Excerpt:
• • • • •

The primary question that must guide is, who contracts to provide the underlying supply? Control of pricing and payments alone does not create principal status. Drivers scaling through digital platforms may remain independent suppliers even on tightly controlled platforms. 

The entity that bears performance risk under contract law and has the obligation to supply, and is the principal for VAT purposes. The key test therefore is whether the platform operator promises transport, or only facilitation of the process leading to the provision of transport by the actual contractor.

Therefore, CONTROL alone cannot be used as a yardstick for the existence of a VAT supply in law. The VAT system adheres to these general law principles and failure to take them into account when levying tax might simply lead to a distortion of the tax system.

It might therefore become necessary for internet companies operating these digital platform firms to recalibrate their own tax structuring, and specifically to take technical assistance that will enable them better understand some of these technical nuances underlying their business models.

Regional gig-economy, e-commerce and digital services taxation implications of the decision.

The immediate tax implication is that we now have two VATable transactions in every ride or delivery processed through a digital platform operating a similar business model. These are;

  1. Supply from motor vehicle owner to tech platform (input VAT for the platform)
  2. Supply from tech platform to end consumer (output VAT to the tax authorities on full final consideration paid by the end consumer)

This new reality is problematic from a commercial point of view, taking into consideration the nature and level of tax sophistication of most African economies.

• • • • •

Assigned task: Extend the excerpt on VAT for digital ride and delivery platforms, picking up after its last sentence. The entries after this text aren't needed for anything here.

Material provided:
• • • • •

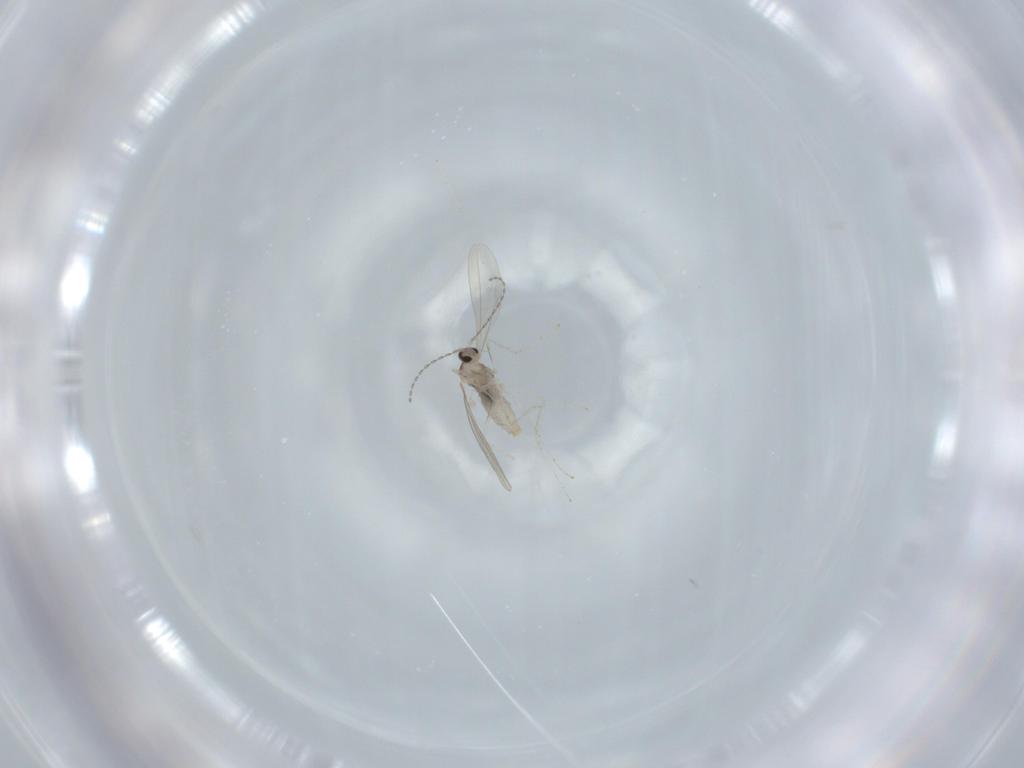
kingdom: Animalia
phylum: Arthropoda
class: Insecta
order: Diptera
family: Cecidomyiidae
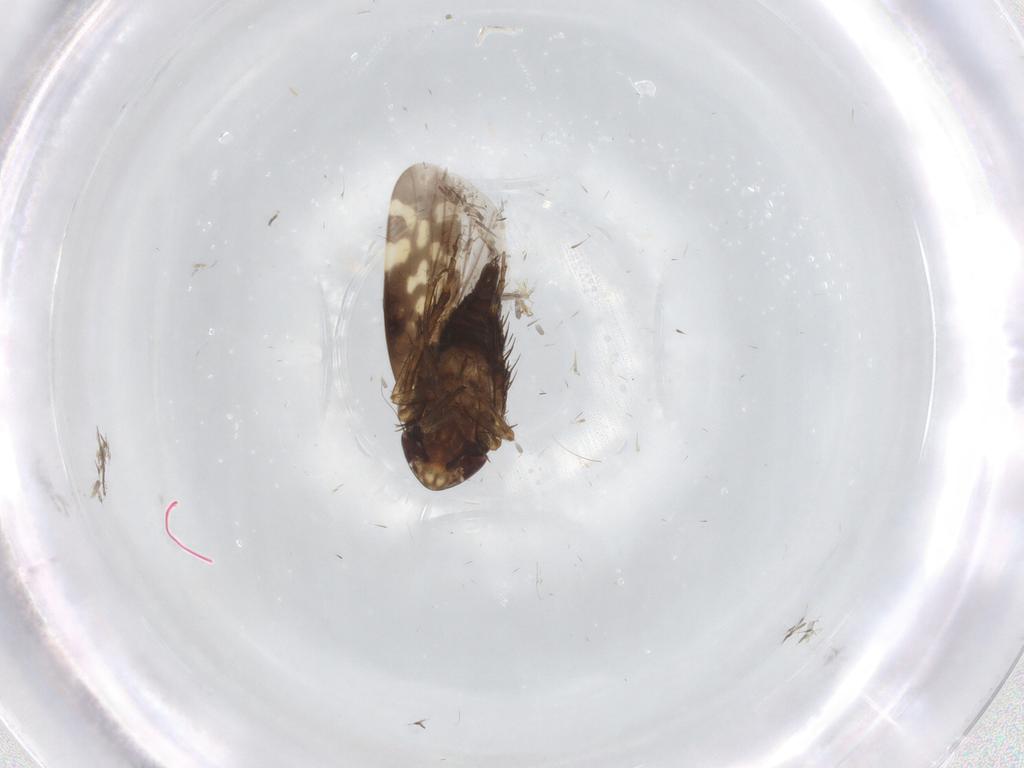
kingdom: Animalia
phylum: Arthropoda
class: Insecta
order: Hemiptera
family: Cicadellidae
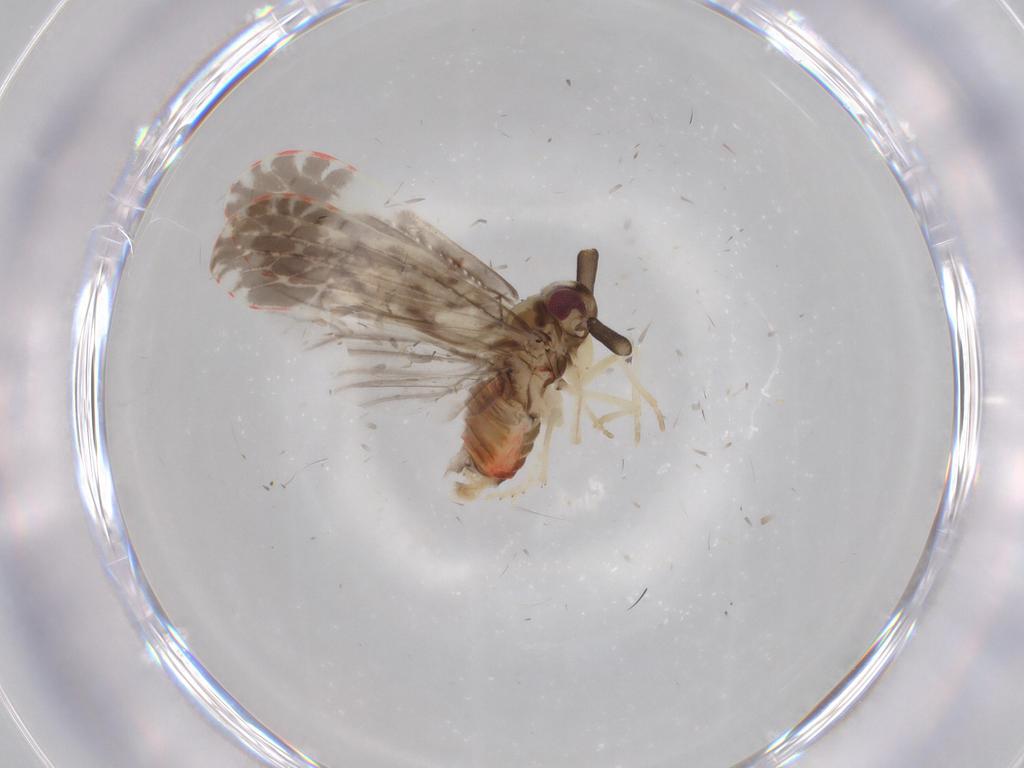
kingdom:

• • • • •

Exercise result:
The other immediate implication is that thousands of gig-economy participants have been hit with a VAT compliance shock overnight, and the reason is simple; e-commerce platforms lose input VAT if they trade with non-compliant taxpayers. Exposure to commercial activities of too many Non-VAT traders or informal taxpayers makes the platform’s business model commercially unviable and wipes out margins.

And yet many entrepreneurs in the gig economy operate without certainty of sales, and a large proportion never cross the VAT threshold at all.

The digital marketplace has until now been hailed as the new African growth engine, with recent data indicating upwards of 24% of GDP in economies like Kenya being attributed to the digital gig economy.

The decision adopts the judicial positions in the EU(a more mature market) and loses sight of the fact that in those markets, platform operators also own fleets and supply directly to consumers unlike in East Africa where their role is principally in market creation, not market participation. 

And the fact that in East Africa, those firms do not own the assets generating the value sought to be taxed. The vehicle, the fuel, the service, all belong to the gig worker. Following EU judicial positions blindly, copy and paste style might not work for our economies, or at least yet.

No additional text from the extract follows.